Extracting Signal from Noise: Big Biodiversity Analysis from High-Throughput Sequence Data


Bioproducts & Environment


Surveying biodiversity is critical for environmental health and for managing natural resources. It helps to assess the impact of resource development, but also to identify pests, invasive species, and pathogens in a rapid and cost-effective manner. It is essential to Canada’s economic growth in the forestry, agriculture, and fishery sectors and to decision-making in public health. Genetic methods of surveying biodiversity, such as high-throughput sequencing, are being broadly adopted, but bioinformatics has not kept pace with the data being generated. In addition, current methods are geared toward bacteria and similar organisms, rather than multi-celled plants and animals that need monitoring as well.
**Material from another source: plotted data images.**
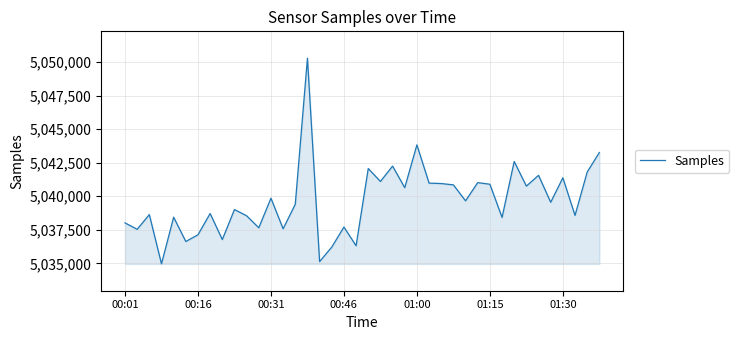

What is the minimum value shown in the chart?

5034970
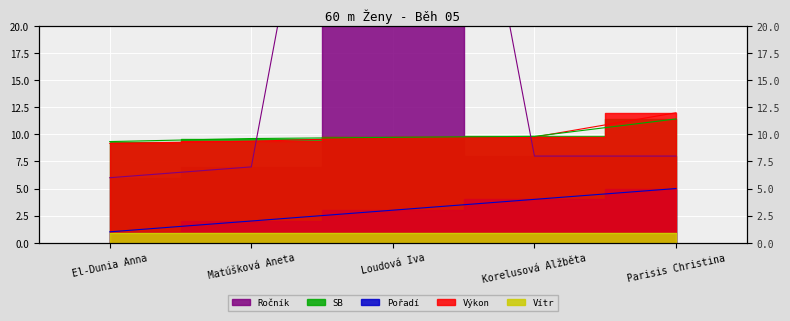

What is the spread (max minus min) of values at Loudová Iva?

74.0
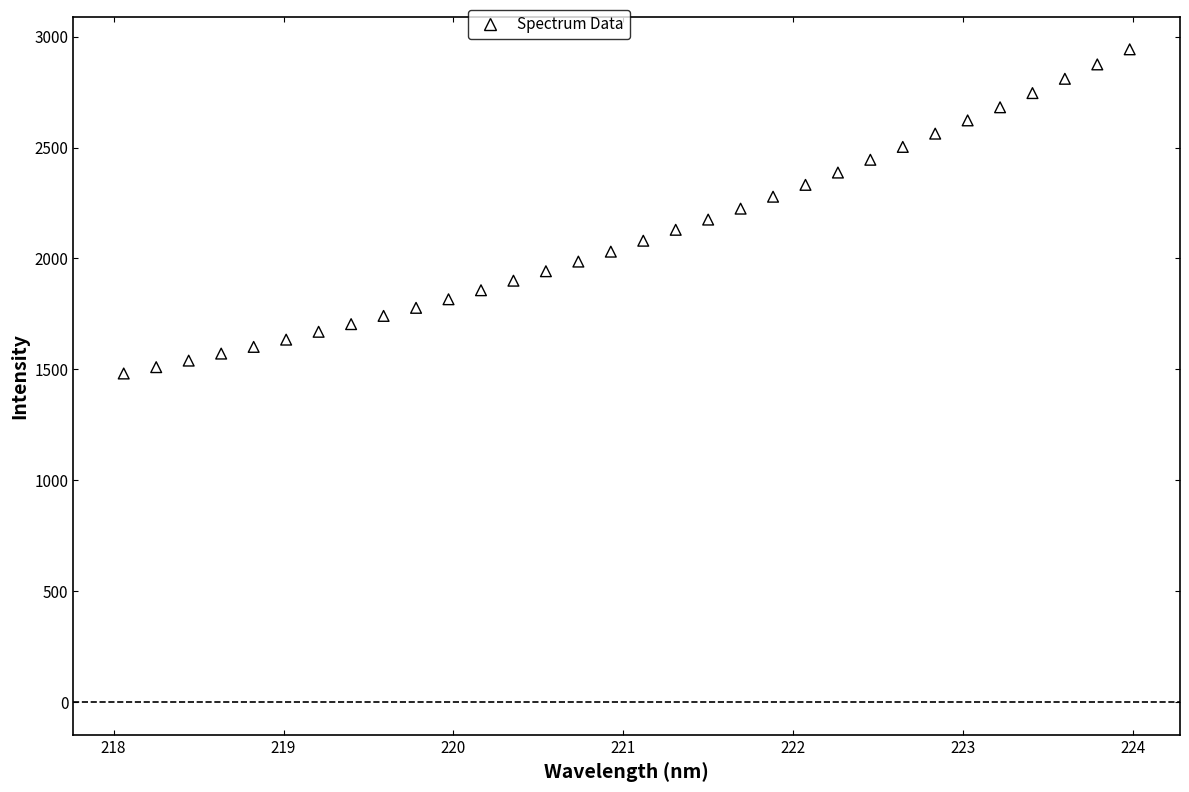

What is the range of Y values (max minus min)?

1461.7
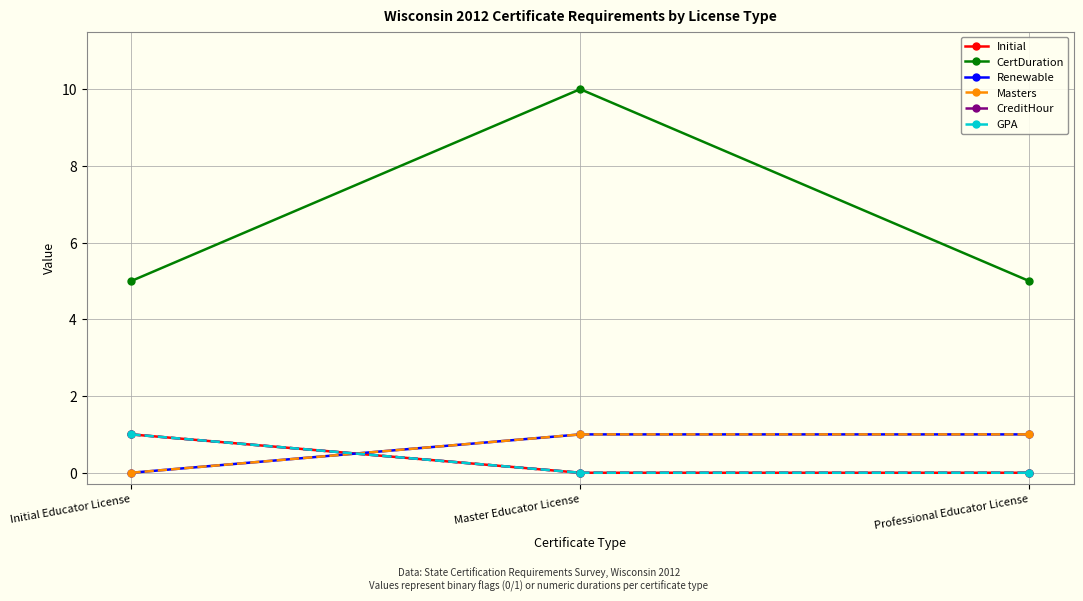

What is the label of the 2nd point from the right?

Master Educator License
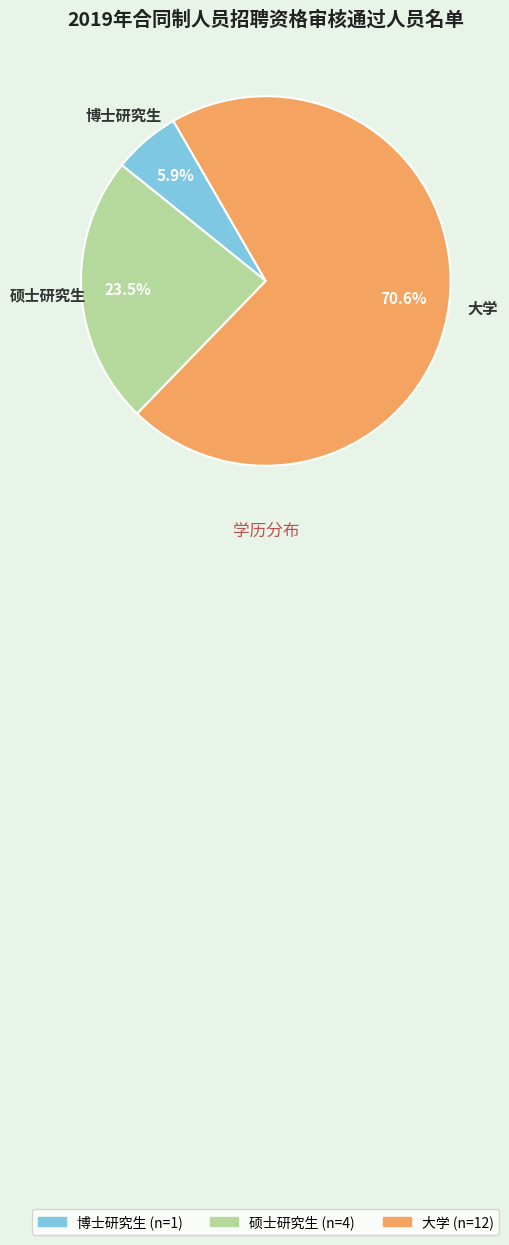

Is it true that 博士研究生 is 6% of the pie?

True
Drs. Sarah Adamowicz and Paul Hebert, along with colleagues from the University of Guelph, are creating new bioinformatics tools that will facilitate the rapid and accurate processing of DNA data resulting from high-throughput sequencing. The tools will enable the simultaneous analysis of bulk samples, which are made up of many different species. It will include a de-noising tool to detect errors; a method to cluster DNA sequences into species-like units to permit biodiversity analysis; and a method for assigning sequencing data to higher taxonomic categories to unlock functional biological information. The team will combine these various tools into a biodiversity informatics pipeline that can be incorporated into existing web-based platforms for uptake by a broad variety of users.

The new biodiversity informatics tools will support large-scale biodiversity research by academics; efficient, accurate, and cost-effective environmental assessments for the mining and pulp-and-paper industries; enhanced capacity and accuracy of regulation; and more rapid and accurate biodiversity data for government and private-sector decision-makers.